6. Monitor device compliance and automate with mobile threat defense
MDM is a management tool with device-level security controls, but it can lack the ability to detect and prevent attacks from malicious applications, networks and phishing. Over the past year, there has been an increase in phishing attacks against mobile devices.
Mobile devices are still endpoints, just like a desktop OS, and in many of the same ways IT also needs to secure them. Mobile threat defense (MTD) platforms detect man-in-the-middle attacks over Wi-Fi, identify suspicious behavior on a device, and proactively search for malware, harmful applications and mobile phishing attacks. It can then remediate issues with various methods, including killing the device's Wi-Fi or cellular connection to prevent further data leakage, or working in tandem with an MDM to quarantine a device. At a high level, an MTD platform can perform these functions:
- monitor a device's activity to detect cyber attacks in real time;
- monitor device applications for suspicious behavior that may leak user data to untrusted sources;
- monitor for OS vulnerabilities and kernel exploits; and
- monitor device networking activity for man-in-the-middle, Secure Sockets Layer (SSL) stripping and SSL decryption attempts.

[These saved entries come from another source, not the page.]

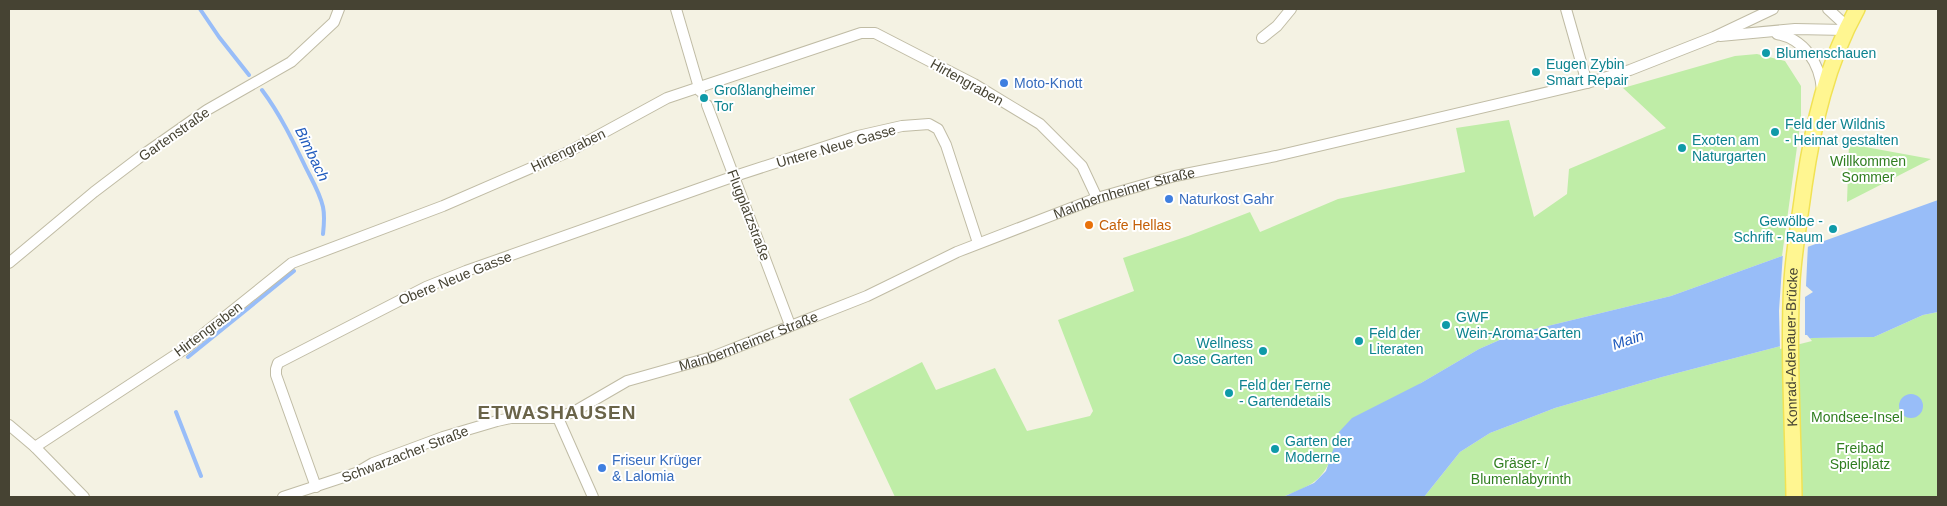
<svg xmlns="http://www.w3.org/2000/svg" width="1947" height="506" viewBox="0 0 1947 506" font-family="Helvetica,sans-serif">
	<rect width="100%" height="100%" fill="#f4f2e3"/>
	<path fill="#bfeda7" d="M1757 54 1785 61 1801 86V118L1782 256 1671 296 1511 335 1479 349 1421 383 1333 454C1321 484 1310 485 1283 497H895L849 399 922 362 936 390 995 368 1027 431 1090 416 1093 411 1058 320 1134 291 1123 258 1188 236 1250 212 1260 232 1338 199 1465 172 1456 128 1509 120 1534 217 1567 194 1569 169 1666 128 1623 88 1735 56Z
		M1849 144 1931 159 1847 202Z
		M1938 312V497H1424L1460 452 1490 433 1555 408 1662 377 1812 338 1874 337 1923 315Z"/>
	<path fill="#98bdf8" d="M1938 200V312L1923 315 1874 337 1812 338 1662 377 1555 408 1490 433 1460 452 1424 497H1283L1314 483 1326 471 1339 432 1352 418 1421 383 1479 349 1511 335 1671 296Z
		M1899 406a12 12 0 1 1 24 0a12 12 0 1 1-24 0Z"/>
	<path fill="#f4f2e3" d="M1808 244 1806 286 1813 292 1805 297V335H1807L1812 341 1780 349 1779 311 1783 253Z"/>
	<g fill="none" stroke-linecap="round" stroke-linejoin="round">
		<path stroke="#98bdf8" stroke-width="4" d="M200 9 219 37 249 75
			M262 90C280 114 293 141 306 168 312 180 320 193 323 207 325 216 324 225 323 234
			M188 357 294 271
			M176 412 201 476"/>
		<path stroke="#d1cfc0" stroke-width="10" stroke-dasharray="10 5" stroke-linecap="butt" d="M700 91 707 105"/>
		<g stroke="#c0bca5" stroke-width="12">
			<g id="street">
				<path d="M676 9 700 91"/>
				<path d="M1566 9 1587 83"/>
				<path d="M1828 9 1841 21 1846 30"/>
				<path d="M1777 34C1804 39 1820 63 1822 90"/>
				<path d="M1720 36 1795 29 1846 30"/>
				<path d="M1262 38 1277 26 1291 9"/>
				<path d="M707 105 790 325"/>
				<path d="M9 263 94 192 140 157 207 110 291 62 334 22 339 9"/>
				<path d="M558 418 593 497"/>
				<path d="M9 425 35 447 84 497"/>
				<path d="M35 447 186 348 292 263 443 206 568 152 667 98 861 33H875L974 84 1040 124 1082 166 1097 198"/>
				<path d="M316 487 276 375V369L278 363 426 287 466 271 735 176 858 136 902 126 929 124 938 129 946 145 978 243"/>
				<path id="s1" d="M283 497 356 473 373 463 443 437 497 421 511 418H558L577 410 627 381 712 357 867 296 957 252 1097 198 1175 176 1276 156 1587 83 1630 70 1714 37 1773 9"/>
			</g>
		</g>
		<g stroke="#f1e254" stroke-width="18">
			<g id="primary">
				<path id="s2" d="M1794 497C1793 426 1788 351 1792 281 1794 249 1800 218 1804 186 1813 125 1827 63 1857 9"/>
			</g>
		</g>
		<use href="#street" stroke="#fff" stroke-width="10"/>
		<use href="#primary" stroke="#fff691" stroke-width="15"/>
	</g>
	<g fill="#0f9aa8" stroke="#fff" stroke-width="2">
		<circle cx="1766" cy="53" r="5"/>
		<circle cx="1536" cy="72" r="5"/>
		<circle cx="704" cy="98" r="5"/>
		<circle cx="1775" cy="132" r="5"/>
		<circle cx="1682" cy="148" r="5"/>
		<circle cx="1833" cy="229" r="5"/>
		<circle cx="1446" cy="325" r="5"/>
		<circle cx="1359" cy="341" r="5"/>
		<circle cx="1263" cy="351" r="5"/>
		<circle cx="1229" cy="393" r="5"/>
		<circle cx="1275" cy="449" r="5"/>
	</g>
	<g fill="#3f7fe0" stroke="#fff" stroke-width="2">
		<circle cx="1004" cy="83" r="5"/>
		<circle cx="1169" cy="199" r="5"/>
		<circle cx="602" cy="468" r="5"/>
	</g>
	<circle fill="#e8710a" stroke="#fff" stroke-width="2" cx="1089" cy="225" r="5"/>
	<g text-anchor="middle" stroke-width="4" stroke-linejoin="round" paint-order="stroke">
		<g font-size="14" fill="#0d838f" stroke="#fff" text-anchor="start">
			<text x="1776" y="58">Blumenschauen</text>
			<text x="1546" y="69">Eugen Zybin<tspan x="1546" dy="16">Smart Repair</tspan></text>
			<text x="714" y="95">Großlangheimer<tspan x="714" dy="16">Tor</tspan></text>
			<text x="1785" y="129">Feld der Wildnis<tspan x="1785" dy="16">- Heimat gestalten</tspan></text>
			<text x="1692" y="145">Exoten am<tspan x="1692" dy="16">Naturgarten</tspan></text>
			<text x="1823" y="226" text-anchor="end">Gewölbe -<tspan x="1823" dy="16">Schrift - Raum</tspan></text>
			<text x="1456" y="322">GWF<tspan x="1456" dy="16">Wein-Aroma-Garten</tspan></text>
			<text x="1369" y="338">Feld der<tspan x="1369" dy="16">Literaten</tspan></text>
			<text x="1253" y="348" text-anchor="end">Wellness<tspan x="1253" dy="16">Oase Garten</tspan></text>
			<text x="1239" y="390">Feld der Ferne<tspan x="1239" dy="16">- Gartendetails</tspan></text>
			<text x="1285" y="446">Garten der<tspan x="1285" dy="16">Moderne</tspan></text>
		</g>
		<g font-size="14" fill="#464333" stroke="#fff">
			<text transform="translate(967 82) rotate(29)" y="5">Hirtengraben</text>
			<text transform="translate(174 134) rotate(-35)" y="5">Gartenstraße</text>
			<text transform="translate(836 146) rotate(-16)" y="5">Untere Neue Gasse</text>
			<text transform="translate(568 150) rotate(-26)" y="5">Hirtengraben</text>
			<text dy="5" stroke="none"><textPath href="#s1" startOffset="900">Mainbernheimer Straße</textPath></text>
			<text transform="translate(749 215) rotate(69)" y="5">Flugplatzstraße</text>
			<text transform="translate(455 278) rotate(-22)" y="5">Obere Neue Gasse</text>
			<text transform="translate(208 329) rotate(-37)" y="5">Hirtengraben</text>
			<text dy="5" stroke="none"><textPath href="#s1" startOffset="495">Mainbernheimer Straße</textPath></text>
			<text dy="5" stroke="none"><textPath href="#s2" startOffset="150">Konrad-Adenauer-Brücke</textPath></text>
			<text transform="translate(405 454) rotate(-21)" y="5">Schwarzacher Straße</text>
		</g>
		<g font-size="14" fill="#366cbe" stroke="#fff" text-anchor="start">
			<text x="1014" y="88">Moto-Knott</text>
			<text x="1179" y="204">Naturkost Gahr</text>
			<text x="612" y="465">Friseur Krüger<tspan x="612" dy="16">&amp; Lalomia</tspan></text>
		</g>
		<g font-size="14" fill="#307e20" stroke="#fff">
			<text x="1868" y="166">Willkommen<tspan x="1868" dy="16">Sommer</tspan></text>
			<text x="1857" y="422">Mondsee-Insel</text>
			<text x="1860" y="453">Freibad<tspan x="1860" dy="16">Spielplatz</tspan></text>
			<text x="1521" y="468">Gräser- /<tspan x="1521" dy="16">Blumenlabyrinth</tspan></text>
		</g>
		<g font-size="14" fill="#c56008" stroke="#fff" text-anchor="start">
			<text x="1099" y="230">Cafe Hellas</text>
		</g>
		<g font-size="15" font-style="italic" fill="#205bbe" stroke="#fff">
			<text transform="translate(312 154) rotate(64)" y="5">Bimbach</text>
			<text transform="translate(1628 340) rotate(-19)" y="5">Main</text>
		</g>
		<g font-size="19" font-weight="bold" letter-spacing="1" fill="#6a6449" stroke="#fff">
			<text x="557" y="419">ETWASHAUSEN</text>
		</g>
	</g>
	<rect width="1947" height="506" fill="none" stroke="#464333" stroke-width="20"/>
</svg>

Together MTD and MDM platforms provide more robust security for mobile devices and users.
7. Keep your end users informed
IT admins can put as much technology as they want toward fixing a problem, but the end users hold the keys to success. It is vital to train end users and keep them informed on current threats and vulnerabilities.
Helping end users understand the importance of updates -- and how they can affect corporate data -- should help them make the right decisions related to device security.